Former Chingford MP speaks about his wife’s pain since explosion

Former Conservative Party chairman Norman Tebbit  withdraws remarks. Photograph: Dan Chung/Reuters

Former Conservative Party chairman Norman Tebbit withdraws remarks. Photograph: Dan Chung/Reuters

Sat, Apr 12, 2014, 01:00

Former Conservative Party chairman Norman Tebbit has withdrawn remarks he made about wishing to see Martin McGuinness shot by dissident republicans.

Lord Tebbit said in a radio interview, following Mr McGuinness’s invitation to Windsor Castle by the queen on Tuesday: “There’s always the possibility that a member of the Real IRA will be so outraged by Mr McGuinness bowing to the queen that they might shoot him in the back for it. We can but hope.”

Asked by the BBC if he meant what he said, Lord Tebbit said: “That’s the way it is.”

However, following a storm of protest, including a public rebuke by a Conservative cabinet minister, the former Chingford MP has withdrawn his remarks.
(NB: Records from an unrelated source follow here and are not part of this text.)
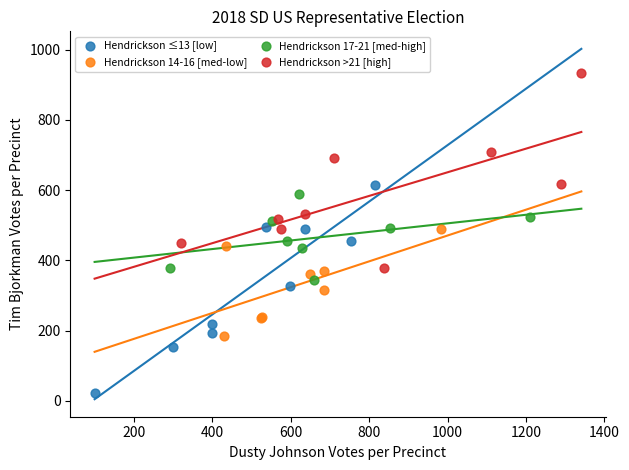

Which series reaches the minimum Y coordinate?

Hendrickson ≤13 [low]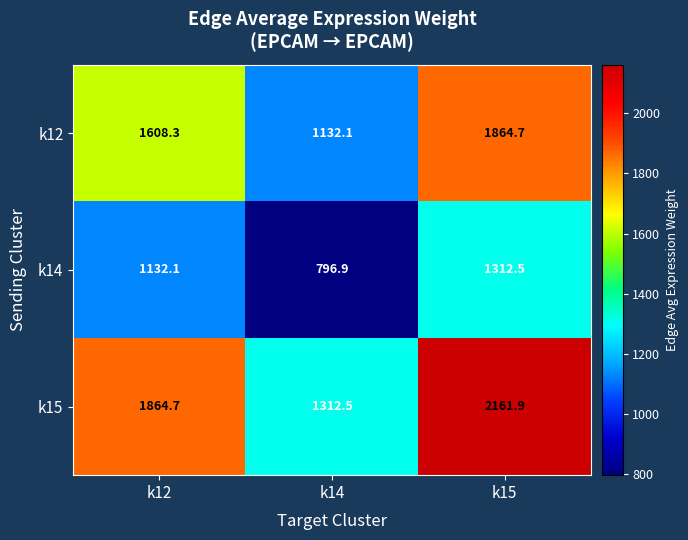

Between k12 and k14, which series saw the biggest shift?

k15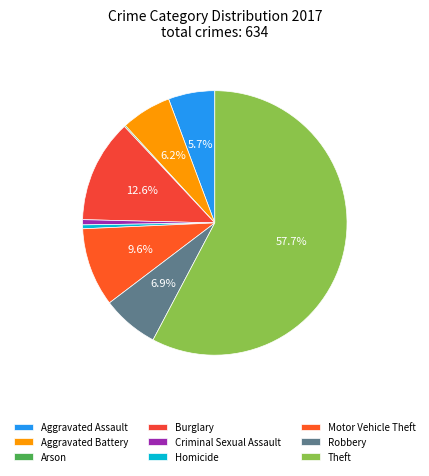

Which category accounts for the majority?

Theft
He told BBC Radio Ulster “I don’t think I would advise anyone or entreat anybody to shoot Mr McGuinness – I would welcome it if he was brought to trial, of course.”

‘Owned up to crimes’

“When he has owned up to the crimes that were plotted and carried out by the IRA when he was a leader and could have said ‘no we must not do that’, when he has pleaded for forgiveness and expressed his repentance, then of course I would be very pleased to meet him and talk about those things,” he said.

Lord Tebbit said his wife Margaret was among 31 people seriously injured in the IRA bombing of the Grand Hotel in Brighton during the 1984 Tory conference. His wife was paralysed in the explosion and had suffered poor health since then, Lord Tebbit told the programme.

‘Great deal of pain’

“She is in a great deal of pain, she is extremely limited in what she can do and she is entirely dependent on people to look after her,” he said.

“We are not able to go on a holiday or anything of that kind, and she can scarcely go to visit anyone because there are very few places that are adequately equipped for her to be looked after.

She lives a very restricted life – she is in prison.”

Mr McGuinness said the original comments were regrettable and Sinn Féin president Gerry Adams said they illustrated the need for a wide-ranging process to deal with the legacy of the Troubles. Northern Secretary Theresa Villiers said Lord Tebbit’s original comments were “highly dangerous”.